## WHAT IS EXPECTED
Output every line of the records below without changing anything.

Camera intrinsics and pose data
= = = = = = =

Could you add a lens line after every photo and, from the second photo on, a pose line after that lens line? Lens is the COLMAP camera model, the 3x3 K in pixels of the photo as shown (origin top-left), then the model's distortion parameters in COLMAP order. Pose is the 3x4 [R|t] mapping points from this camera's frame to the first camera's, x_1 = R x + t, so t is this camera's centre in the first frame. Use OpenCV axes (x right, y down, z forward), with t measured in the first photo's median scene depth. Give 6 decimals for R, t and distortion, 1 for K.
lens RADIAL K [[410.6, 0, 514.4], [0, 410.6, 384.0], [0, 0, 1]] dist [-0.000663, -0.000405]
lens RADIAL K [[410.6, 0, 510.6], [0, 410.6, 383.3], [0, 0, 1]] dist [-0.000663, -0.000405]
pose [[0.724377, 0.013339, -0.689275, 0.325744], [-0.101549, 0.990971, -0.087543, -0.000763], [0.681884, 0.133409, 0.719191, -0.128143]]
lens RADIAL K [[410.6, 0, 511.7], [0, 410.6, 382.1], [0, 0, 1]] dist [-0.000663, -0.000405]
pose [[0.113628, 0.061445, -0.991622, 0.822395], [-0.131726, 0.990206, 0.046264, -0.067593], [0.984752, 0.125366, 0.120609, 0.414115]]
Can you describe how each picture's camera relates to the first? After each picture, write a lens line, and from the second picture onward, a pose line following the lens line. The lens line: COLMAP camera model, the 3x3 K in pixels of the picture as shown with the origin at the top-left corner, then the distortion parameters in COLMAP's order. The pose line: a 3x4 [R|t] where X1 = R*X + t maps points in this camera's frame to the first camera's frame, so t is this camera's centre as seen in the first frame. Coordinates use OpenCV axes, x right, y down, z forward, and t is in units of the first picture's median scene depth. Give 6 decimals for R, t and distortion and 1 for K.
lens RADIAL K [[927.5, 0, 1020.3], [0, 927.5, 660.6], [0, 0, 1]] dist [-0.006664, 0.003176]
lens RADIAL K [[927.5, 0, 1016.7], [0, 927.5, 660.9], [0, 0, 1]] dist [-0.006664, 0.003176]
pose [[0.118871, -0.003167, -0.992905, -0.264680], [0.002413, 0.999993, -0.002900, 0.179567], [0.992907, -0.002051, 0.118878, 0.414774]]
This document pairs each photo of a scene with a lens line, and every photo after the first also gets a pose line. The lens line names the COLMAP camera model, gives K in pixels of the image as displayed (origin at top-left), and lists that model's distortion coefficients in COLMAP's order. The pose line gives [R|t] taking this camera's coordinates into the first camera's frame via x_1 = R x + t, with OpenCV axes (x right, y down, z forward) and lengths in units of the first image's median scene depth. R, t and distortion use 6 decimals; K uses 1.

= = = = = = =

## EXERCISE ANSWER
Could you add a lens line after every photo and, from the second photo on, a pose line after that lens line? Lens is the COLMAP camera model, the 3x3 K in pixels of the photo as shown (origin top-left), then the model's distortion parameters in COLMAP order. Pose is the 3x4 [R|t] mapping points from this camera's frame to the first camera's, x_1 = R x + t, so t is this camera's centre in the first frame. Use OpenCV axes (x right, y down, z forward), with t measured in the first photo's median scene depth. Give 6 decimals for R, t and distortion, 1 for K.
lens RADIAL K [[410.6, 0, 514.4], [0, 410.6, 384.0], [0, 0, 1]] dist [-0.000663, -0.000405]
lens RADIAL K [[410.6, 0, 510.6], [0, 410.6, 383.3], [0, 0, 1]] dist [-0.000663, -0.000405]
pose [[0.724377, 0.013339, -0.689275, 0.325744], [-0.101549, 0.990971, -0.087543, -0.000763], [0.681884, 0.133409, 0.719191, -0.128143]]
lens RADIAL K [[410.6, 0, 511.7], [0, 410.6, 382.1], [0, 0, 1]] dist [-0.000663, -0.000405]
pose [[0.113628, 0.061445, -0.991622, 0.822395], [-0.131726, 0.990206, 0.046264, -0.067593], [0.984752, 0.125366, 0.120609, 0.414115]]
Can you describe how each picture's camera relates to the first? After each picture, write a lens line, and from the second picture onward, a pose line following the lens line. The lens line: COLMAP camera model, the 3x3 K in pixels of the picture as shown with the origin at the top-left corner, then the distortion parameters in COLMAP's order. The pose line: a 3x4 [R|t] where X1 = R*X + t maps points in this camera's frame to the first camera's frame, so t is this camera's centre as seen in the first frame. Coordinates use OpenCV axes, x right, y down, z forward, and t is in units of the first picture's median scene depth. Give 6 decimals for R, t and distortion and 1 for K.
lens RADIAL K [[927.5, 0, 1020.3], [0, 927.5, 660.6], [0, 0, 1]] dist [-0.006664, 0.003176]
lens RADIAL K [[927.5, 0, 1016.7], [0, 927.5, 660.9], [0, 0, 1]] dist [-0.006664, 0.003176]
pose [[0.118871, -0.003167, -0.992905, -0.264680], [0.002413, 0.999993, -0.002900, 0.179567], [0.992907, -0.002051, 0.118878, 0.414774]]
This document pairs each photo of a scene with a lens line, and every photo after the first also gets a pose line. The lens line names the COLMAP camera model, gives K in pixels of the image as displayed (origin at top-left), and lists that model's distortion coefficients in COLMAP's order. The pose line gives [R|t] taking this camera's coordinates into the first camera's frame via x_1 = R x + t, with OpenCV axes (x right, y down, z forward) and lengths in units of the first image's median scene depth. R, t and distortion use 6 decimals; K uses 1.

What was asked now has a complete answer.